*** Opening EXTRACTED ENTRIES ***

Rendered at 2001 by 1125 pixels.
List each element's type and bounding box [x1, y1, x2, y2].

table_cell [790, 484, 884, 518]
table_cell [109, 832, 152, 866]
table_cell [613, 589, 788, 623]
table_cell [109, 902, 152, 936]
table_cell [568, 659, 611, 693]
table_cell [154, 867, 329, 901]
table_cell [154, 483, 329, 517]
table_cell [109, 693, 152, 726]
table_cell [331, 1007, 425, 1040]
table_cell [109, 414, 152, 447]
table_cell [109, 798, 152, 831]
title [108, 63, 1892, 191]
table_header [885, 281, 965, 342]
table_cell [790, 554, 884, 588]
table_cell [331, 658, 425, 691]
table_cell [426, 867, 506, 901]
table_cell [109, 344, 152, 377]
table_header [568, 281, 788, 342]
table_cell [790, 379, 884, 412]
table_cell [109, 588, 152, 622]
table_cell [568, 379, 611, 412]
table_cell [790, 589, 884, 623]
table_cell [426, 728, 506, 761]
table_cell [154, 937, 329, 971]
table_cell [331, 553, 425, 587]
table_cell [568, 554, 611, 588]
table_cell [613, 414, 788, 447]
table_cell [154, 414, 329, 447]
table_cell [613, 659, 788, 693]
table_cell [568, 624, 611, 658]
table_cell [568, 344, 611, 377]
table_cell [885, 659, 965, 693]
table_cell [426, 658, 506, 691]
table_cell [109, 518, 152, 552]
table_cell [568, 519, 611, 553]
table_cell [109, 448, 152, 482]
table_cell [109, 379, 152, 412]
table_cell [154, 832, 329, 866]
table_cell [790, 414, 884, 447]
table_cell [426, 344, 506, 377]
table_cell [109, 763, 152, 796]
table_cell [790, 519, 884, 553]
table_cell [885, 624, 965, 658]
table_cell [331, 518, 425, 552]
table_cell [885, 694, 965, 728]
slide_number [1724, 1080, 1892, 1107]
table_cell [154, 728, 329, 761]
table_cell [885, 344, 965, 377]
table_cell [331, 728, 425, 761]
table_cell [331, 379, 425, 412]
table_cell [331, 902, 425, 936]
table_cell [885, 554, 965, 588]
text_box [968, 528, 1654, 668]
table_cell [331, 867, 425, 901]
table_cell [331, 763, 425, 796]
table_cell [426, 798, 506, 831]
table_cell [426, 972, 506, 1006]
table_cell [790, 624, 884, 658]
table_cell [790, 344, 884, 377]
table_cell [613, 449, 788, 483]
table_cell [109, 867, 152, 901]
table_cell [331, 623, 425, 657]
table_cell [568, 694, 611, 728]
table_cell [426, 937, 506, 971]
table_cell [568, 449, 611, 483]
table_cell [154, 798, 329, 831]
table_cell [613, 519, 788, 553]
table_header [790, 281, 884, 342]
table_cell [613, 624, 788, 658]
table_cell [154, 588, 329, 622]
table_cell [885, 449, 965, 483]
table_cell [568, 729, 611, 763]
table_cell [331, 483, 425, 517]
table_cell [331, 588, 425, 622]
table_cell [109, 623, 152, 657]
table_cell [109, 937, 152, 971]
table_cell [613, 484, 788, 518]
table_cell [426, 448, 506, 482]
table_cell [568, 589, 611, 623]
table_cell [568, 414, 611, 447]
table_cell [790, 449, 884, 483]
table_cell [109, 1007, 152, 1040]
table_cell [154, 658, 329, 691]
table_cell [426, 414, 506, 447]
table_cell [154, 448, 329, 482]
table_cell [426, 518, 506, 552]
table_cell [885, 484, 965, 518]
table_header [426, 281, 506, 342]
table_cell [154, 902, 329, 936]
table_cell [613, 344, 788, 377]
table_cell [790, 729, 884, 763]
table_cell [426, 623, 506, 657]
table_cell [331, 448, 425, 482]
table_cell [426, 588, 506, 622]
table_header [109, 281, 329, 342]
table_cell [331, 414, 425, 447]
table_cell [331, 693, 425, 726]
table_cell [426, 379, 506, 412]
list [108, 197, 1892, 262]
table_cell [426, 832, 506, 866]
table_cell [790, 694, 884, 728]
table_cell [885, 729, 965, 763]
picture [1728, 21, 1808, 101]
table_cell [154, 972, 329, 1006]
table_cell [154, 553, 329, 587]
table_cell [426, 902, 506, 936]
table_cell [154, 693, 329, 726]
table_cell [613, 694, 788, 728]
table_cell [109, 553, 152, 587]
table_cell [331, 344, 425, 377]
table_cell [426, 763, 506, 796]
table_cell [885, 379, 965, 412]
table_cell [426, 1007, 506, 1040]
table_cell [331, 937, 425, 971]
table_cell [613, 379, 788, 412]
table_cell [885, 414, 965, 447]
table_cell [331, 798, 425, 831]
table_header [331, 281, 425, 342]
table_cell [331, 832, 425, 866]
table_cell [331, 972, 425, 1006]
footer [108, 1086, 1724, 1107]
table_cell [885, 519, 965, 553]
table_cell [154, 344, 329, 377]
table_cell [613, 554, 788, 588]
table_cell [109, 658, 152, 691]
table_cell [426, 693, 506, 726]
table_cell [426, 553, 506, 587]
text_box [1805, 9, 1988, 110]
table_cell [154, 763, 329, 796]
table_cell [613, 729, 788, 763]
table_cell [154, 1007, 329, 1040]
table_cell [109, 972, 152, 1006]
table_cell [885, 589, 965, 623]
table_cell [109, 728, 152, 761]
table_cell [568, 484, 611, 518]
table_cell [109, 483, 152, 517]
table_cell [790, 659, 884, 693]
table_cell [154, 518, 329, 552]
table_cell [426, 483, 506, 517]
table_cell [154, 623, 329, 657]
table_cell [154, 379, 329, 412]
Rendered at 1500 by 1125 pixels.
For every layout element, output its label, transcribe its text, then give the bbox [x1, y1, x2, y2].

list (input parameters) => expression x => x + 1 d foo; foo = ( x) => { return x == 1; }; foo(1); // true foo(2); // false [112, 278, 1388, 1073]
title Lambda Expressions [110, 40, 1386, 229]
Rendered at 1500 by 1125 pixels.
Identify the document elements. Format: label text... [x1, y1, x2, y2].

*** Closing EXTRACTED ENTRIES ***

> **REQUEST**: Once you have read the data above, print all of it again exactly.

> **RESULT OF THIS EXERCISE**:
Rendered at 2001 by 1125 pixels.
List each element's type and bounding box [x1, y1, x2, y2].

table_cell [790, 484, 884, 518]
table_cell [109, 832, 152, 866]
table_cell [613, 589, 788, 623]
table_cell [109, 902, 152, 936]
table_cell [568, 659, 611, 693]
table_cell [154, 867, 329, 901]
table_cell [154, 483, 329, 517]
table_cell [109, 693, 152, 726]
table_cell [331, 1007, 425, 1040]
table_cell [109, 414, 152, 447]
table_cell [109, 798, 152, 831]
title [108, 63, 1892, 191]
table_header [885, 281, 965, 342]
table_cell [790, 554, 884, 588]
table_cell [331, 658, 425, 691]
table_cell [426, 867, 506, 901]
table_cell [109, 344, 152, 377]
table_header [568, 281, 788, 342]
table_cell [790, 379, 884, 412]
table_cell [109, 588, 152, 622]
table_cell [568, 379, 611, 412]
table_cell [790, 589, 884, 623]
table_cell [426, 728, 506, 761]
table_cell [154, 937, 329, 971]
table_cell [331, 553, 425, 587]
table_cell [568, 554, 611, 588]
table_cell [613, 414, 788, 447]
table_cell [154, 414, 329, 447]
table_cell [613, 659, 788, 693]
table_cell [568, 624, 611, 658]
table_cell [568, 344, 611, 377]
table_cell [885, 659, 965, 693]
table_cell [426, 658, 506, 691]
table_cell [109, 518, 152, 552]
table_cell [568, 519, 611, 553]
table_cell [109, 448, 152, 482]
table_cell [109, 379, 152, 412]
table_cell [154, 832, 329, 866]
table_cell [790, 414, 884, 447]
table_cell [426, 344, 506, 377]
table_cell [109, 763, 152, 796]
table_cell [790, 519, 884, 553]
table_cell [885, 624, 965, 658]
table_cell [331, 518, 425, 552]
table_cell [885, 694, 965, 728]
slide_number [1724, 1080, 1892, 1107]
table_cell [154, 728, 329, 761]
table_cell [885, 344, 965, 377]
table_cell [331, 728, 425, 761]
table_cell [331, 379, 425, 412]
table_cell [331, 902, 425, 936]
table_cell [885, 554, 965, 588]
text_box [968, 528, 1654, 668]
table_cell [331, 867, 425, 901]
table_cell [331, 763, 425, 796]
table_cell [426, 798, 506, 831]
table_cell [426, 972, 506, 1006]
table_cell [790, 624, 884, 658]
table_cell [790, 344, 884, 377]
table_cell [613, 449, 788, 483]
table_cell [109, 867, 152, 901]
table_cell [331, 623, 425, 657]
table_cell [568, 694, 611, 728]
table_cell [426, 937, 506, 971]
table_cell [568, 449, 611, 483]
table_cell [154, 798, 329, 831]
table_cell [613, 519, 788, 553]
table_header [790, 281, 884, 342]
table_cell [613, 624, 788, 658]
table_cell [154, 588, 329, 622]
table_cell [885, 449, 965, 483]
table_cell [568, 729, 611, 763]
table_cell [331, 483, 425, 517]
table_cell [331, 588, 425, 622]
table_cell [109, 623, 152, 657]
table_cell [109, 937, 152, 971]
table_cell [613, 484, 788, 518]
table_cell [426, 448, 506, 482]
table_cell [568, 589, 611, 623]
table_cell [568, 414, 611, 447]
table_cell [790, 449, 884, 483]
table_cell [109, 1007, 152, 1040]
table_cell [154, 658, 329, 691]
table_cell [426, 414, 506, 447]
table_cell [154, 448, 329, 482]
table_cell [426, 518, 506, 552]
table_cell [885, 484, 965, 518]
table_header [426, 281, 506, 342]
table_cell [154, 902, 329, 936]
table_cell [613, 344, 788, 377]
table_cell [790, 729, 884, 763]
table_cell [426, 623, 506, 657]
table_cell [331, 448, 425, 482]
table_cell [426, 588, 506, 622]
table_header [109, 281, 329, 342]
table_cell [331, 414, 425, 447]
table_cell [331, 693, 425, 726]
table_cell [426, 379, 506, 412]
list [108, 197, 1892, 262]
table_cell [426, 832, 506, 866]
table_cell [790, 694, 884, 728]
table_cell [885, 729, 965, 763]
picture [1728, 21, 1808, 101]
table_cell [154, 972, 329, 1006]
table_cell [154, 553, 329, 587]
table_cell [426, 902, 506, 936]
table_cell [154, 693, 329, 726]
table_cell [613, 694, 788, 728]
table_cell [109, 553, 152, 587]
table_cell [331, 344, 425, 377]
table_cell [426, 763, 506, 796]
table_cell [885, 379, 965, 412]
table_cell [426, 1007, 506, 1040]
table_cell [331, 937, 425, 971]
table_cell [613, 379, 788, 412]
table_cell [885, 414, 965, 447]
table_cell [331, 798, 425, 831]
table_header [331, 281, 425, 342]
table_cell [331, 832, 425, 866]
table_cell [331, 972, 425, 1006]
footer [108, 1086, 1724, 1107]
table_cell [885, 519, 965, 553]
table_cell [154, 344, 329, 377]
table_cell [613, 554, 788, 588]
table_cell [109, 658, 152, 691]
table_cell [426, 693, 506, 726]
table_cell [426, 553, 506, 587]
text_box [1805, 9, 1988, 110]
table_cell [154, 763, 329, 796]
table_cell [613, 729, 788, 763]
table_cell [154, 1007, 329, 1040]
table_cell [109, 972, 152, 1006]
table_cell [885, 589, 965, 623]
table_cell [109, 728, 152, 761]
table_cell [568, 484, 611, 518]
table_cell [109, 483, 152, 517]
table_cell [790, 659, 884, 693]
table_cell [154, 518, 329, 552]
table_cell [426, 483, 506, 517]
table_cell [154, 623, 329, 657]
table_cell [154, 379, 329, 412]
Rendered at 1500 by 1125 pixels.
For every layout element, output its label, transcribe its text, then give the bbox [x1, y1, x2, y2].

list (input parameters) => expression x => x + 1 d foo; foo = ( x) => { return x == 1; }; foo(1); // true foo(2); // false [112, 278, 1388, 1073]
title Lambda Expressions [110, 40, 1386, 229]
Rendered at 1500 by 1125 pixels.
Identify the document elements. Format: label text... [x1, y1, x2, y2].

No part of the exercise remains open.